Namun selama waktu itu saya dapat menghindari mengasihani diri sendiri. Saya dapat menolak godaan untuk berbicara tidak baik mengenai Jake—atau pria pada umumnya. Saya dapat mencari teman-teman yang memercayai pernikahan dan menantikannya. Dan saya dapat, seperti Nefi, memercayai Bapa Surgawi yang penuh kasih yang tidak memberikan perintah—baik dalam memperoleh catatan tulisan suci kuno atau menikah dan menciptakan keluarga—tanpa menyiapkan sebuah jalan bagi kita untuk mencapainya.
Saya masih dalam tahap untuk “memenuhi” hal ini—belum dalam tahap “berhasil.” Saya belum menikah, namun saya merasa bersyukur atas pengalaman berkencan yang baik yang telah saya miliki—pengalaman yang diperkaya melalui pemahaman yang meningkat tentang peranan yang ketekunan mainkan dalam gol-gol yang saleh.
Saya juga merasa terhibur oleh dan yakin dalam mengetahui apa yang Penatua Richard G. Scott dari Kuorum Dua Belas Rasul ajarkan mengenai pola kesabaran Nefi. Dia berkata:
“Setelah dua usaha yang tidak berhasil, Nefi tetap yakin.
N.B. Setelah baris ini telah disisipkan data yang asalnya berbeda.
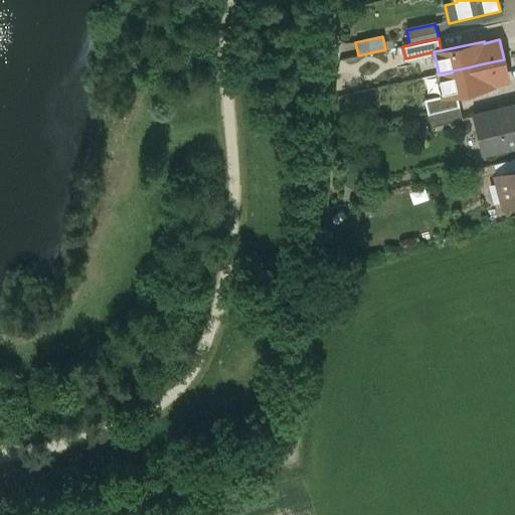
[(508,79),(504,59),(480,64),(468,67),(439,73),(444,96),(493,84),(493,82),(508,79)]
Dia memasuki kota menuju rumah Laban tanpa jawaban. Dia mengamati, ‘Aku dipimpin oleh Roh, tanpa mengetahui sebelumnya apa yang harus aku lakukan,’ menambahkan secara signifikan, ‘Meskipun demikian aku maju terus’ (1 Nefi 4:6–7; cetak miring ditambahkan).
“Nefi bersedia untuk berusaha berkali-kali, dengan menggunakan upaya terbaiknya. Dia menunjukkan imannya bahwa dia akan dibantu. Dia menolak menjadi putus asa. Namun karena dia bertindak, memiliki keyakinan kepada Tuhan, patuh, serta menggunakan hak pilihannya secara benar, dia menerima bimbingan. Dia diilhami melangkah terus untuk meraih keberhasilan, dan dalam perkataan ibunya ‘diberi …kuasa [untuk] melaksanakan hal-hal yang telah Tuhan perintahkan.’ (1 Nefi 5:8; cetak miring ditambahkan)”1
Asas ketekunan ini tidak terbatas pada dunia berkencan, tentunya. Itu juga berlaku bagi mereka yang sakit secara kronis dan tidak pasti mereka dapat dengan gembira menghadapi hal yang penuh duka lainnya; kepada pasangan yang sedang berusaha untuk mengatasi tantangan-tantangan dalam pernikahan mereka; kepada orang tua yang berdoa selama bertahun-tahun bagi anak yang tidak patuh; kepada remaja yang menghadapi permusuhan di sekolah karena kepercayaannya; bagi misionaris yang telah bekerja berhari-hari tanpa mengajarkan sebuah pelajaran pun. Dalam beberapa hal kita semua telah diperintahkan untuk kembali dan memperoleh lemping-lemping.
Dan seperti Nefi, kita dapat. Dengan keberanian, ketekunan, dan iman, kita dapat mencapai semua yang telah Tuhan perintahkan kepada kita.